If you or someone you know may be struggling with suicidal thoughts, you can call the U.S. National Suicide Prevention Line at 800-273-TALK (8255) at any time of the day or night, or chat online.
Suicide deaths fell by 9% at the peak of the pandemic stop compared to previous years, which is a surprise due to the increased reported levels of stress, anxiety and depression.
Between March and August 2020, more than 2,400 deaths were recorded in suicide than would normally be expected, said Dr. Jeremy Samuel Faust, an emergency physician in the Department of Health Policy and Public Health at Brigham and Boston Women’s Hospital and an instructor at Harvard Medical School.
The results were released last week in Journal of the American Medical Association.
“They landed and crashed dramatically at the peak of the shelter over a period of time,” said Faust, who co-authored the paper. “In April, we had a 16% reduction in suicides, and that’s when most of the country is closed.”
The numbers contradict last year’s predictions that she could go through a “death of despair” from suicide, alcohol and drugs as tall as 150,000. Former President Donald Trump has sounded the alarm as rational against extended lock orders.
Mortality rates for suicide were growing over the years, climbing 35% since 1999.
That changed last year. For the whole of 2020, suicide mortality fell by 5.6%, according to preliminary data from the National Center for Health Statistics. This can be compared to an increase in deaths from heart disease, stroke, Alzheimer’s disease and diabetes.
Researchers believe the pandemic forced people to give upmedical appointments, missing routine care that could recognize warning signs of illness.
More and more Americans are dying from suicide. What are we missing?
Death from suicide is different, said Thomas Joiner, a psychology professor at Florida State University and a suicide expert.
“It’s an intriguing pattern. You have an increase in risk factors such as stress, anxiety and depression, but a decrease in the number of suicides,” he said.
He believes that availability has been expanded mental health services through telehealth, such as telephone or computer counseling, may be part of the reason.
“Access has increased and telehealth has been a better platform than many of us expected,” he said.
In addition, major employers and organizations were very aware of the mental health of workers during the pandemic, he said.
Another reason could be that some people who may have died from suicide died instead of COVID-19, said April Foreman, a clinician and board member of the American Suicide Society.
In 2019, suicide rates were highest among adults aged 45 and older, the same demographic rate atbiggerrisk of COVID-19. People with higher rates of health problems and poverty are also at higher risk of dying from suicide; and these are risk factors for COVID-19.
Suicide is also something that usually happens when people are isolated, Foreman said.
“Suicide is one of the things that very rarely happens in front of other people, it happens when you’re alone,” she said. “Although a lot of people were alone during COVID-19, many were imprisoned with their families.”
Faust’s team looked at what is known as excess mortality, the difference between deaths expected in a typical year and what happened during a pandemic. The researchers measured the monthly excess mortality from March to August 2020 and compared it with the monthly data from 2015 to 2020.

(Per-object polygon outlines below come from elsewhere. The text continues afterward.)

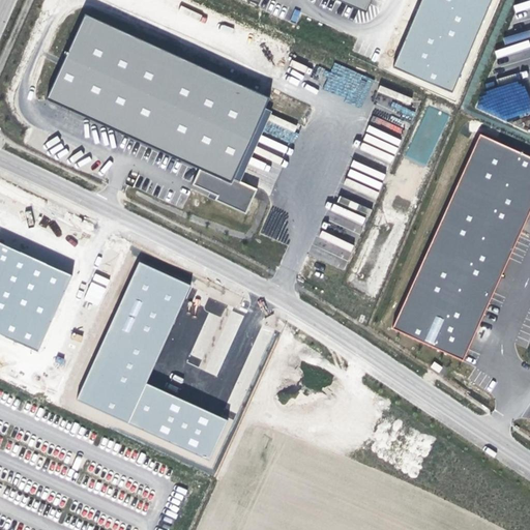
[(370,0),(342,0),(365,10),(370,0)]
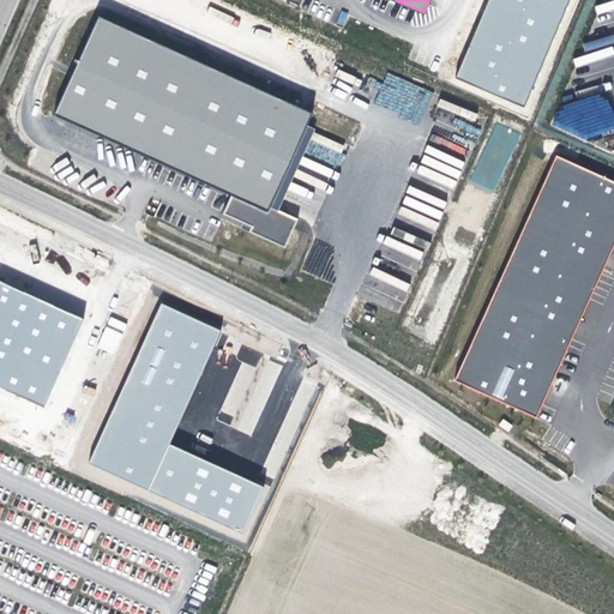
[(569,0),(489,0),(457,77),(524,106),(569,0)]
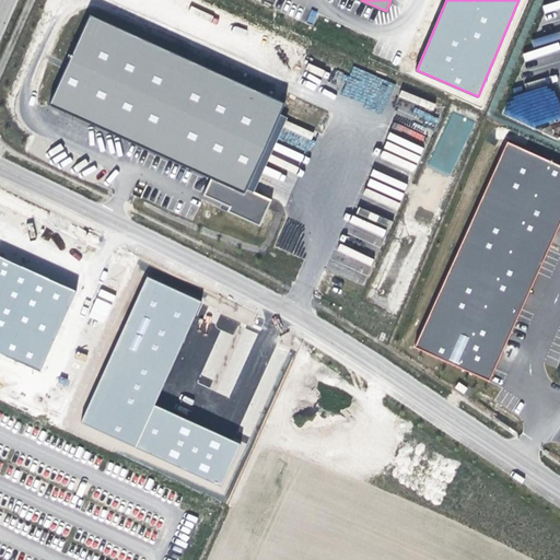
[(283,100),(90,10),(49,102),(211,176),(217,179),(210,194),(228,201),(236,206),(234,212),(264,223),(275,201),(249,189),(283,100)]
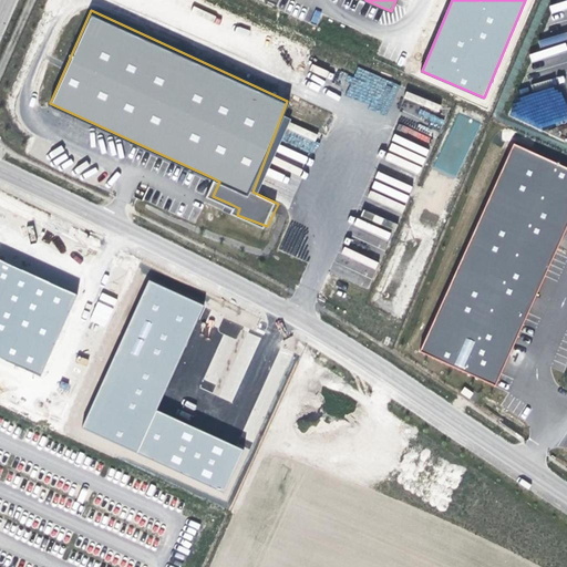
[(237,26),(235,32),(247,35),(249,30),(237,26)]
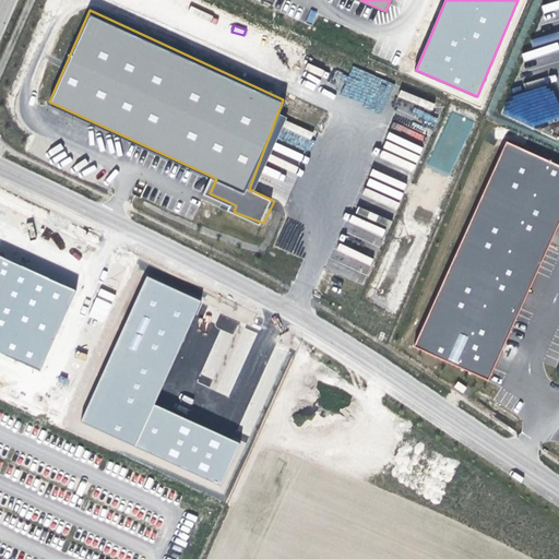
[(501,99),(510,128),(558,113),(558,110),(551,85),(501,99)]
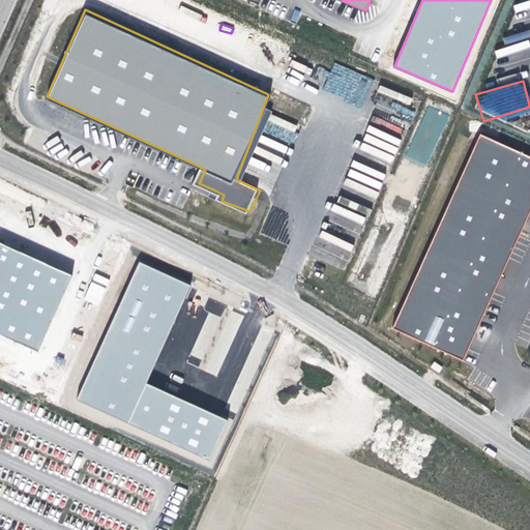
[(529,213),(529,157),(482,137),(392,332),(463,364),(529,213)]
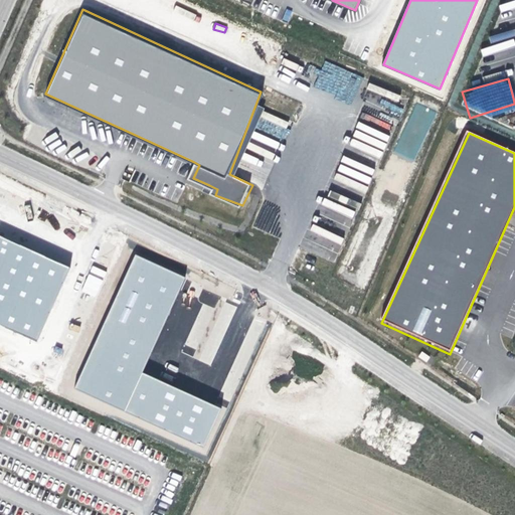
[(335,262),(343,237),(311,227),(304,248),(314,251),(319,236),(328,239),(325,249),(328,250),(325,259),(335,262)]
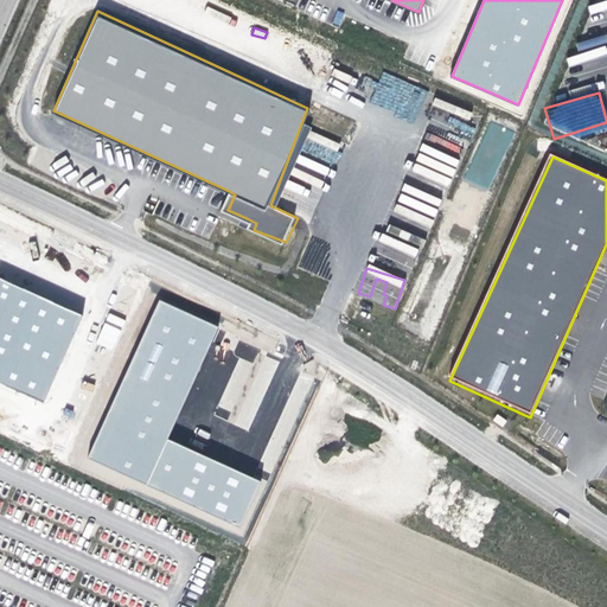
[(83,315),(0,278),(0,382),(43,402),(83,315)]
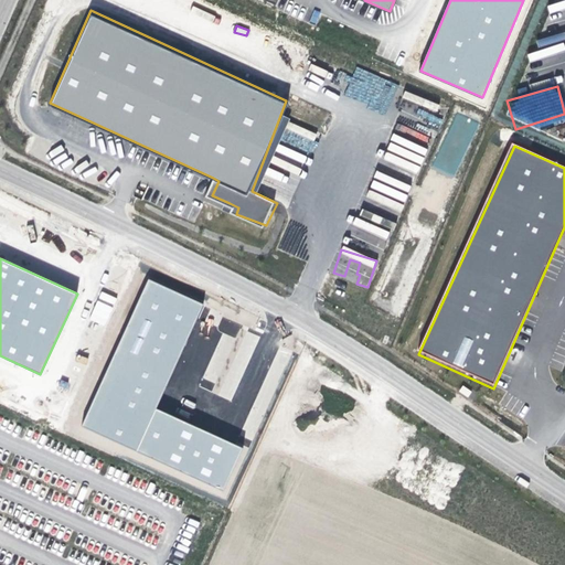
[(203,305),(148,280),(83,426),(137,450),(156,409),(203,305)]
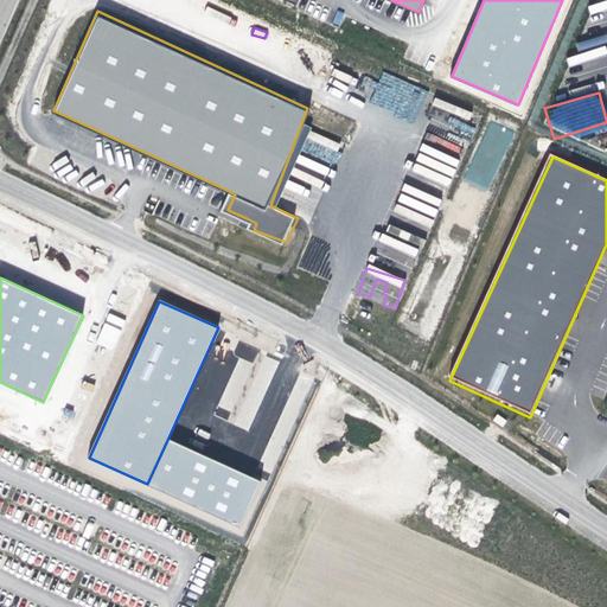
[(114,350),(125,319),(107,313),(96,344),(114,350)]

Faust hypothesized that the sense of gathering as a nation might be another reason for the decline.
“People had a sense of common purpose,” he said. “They were home in March and April because we sacrificed together so we could help each other. That’s how people felt we were part of something.”
Joiner called it a “paradoxical effect of togetherness.”
Suicide rates could remain stable if some of the underlying causes of suicide are addressed after a pandemic, including lack of access to mental health services, erosion of social support, and economic insecurity.
“If we focus on some of these things, maybe we could stabilize the suicide mortality rate,” Foreman said.
Crisis Text Line provides free, 24/7, confidential support via text message to people in crisis when they call 741741.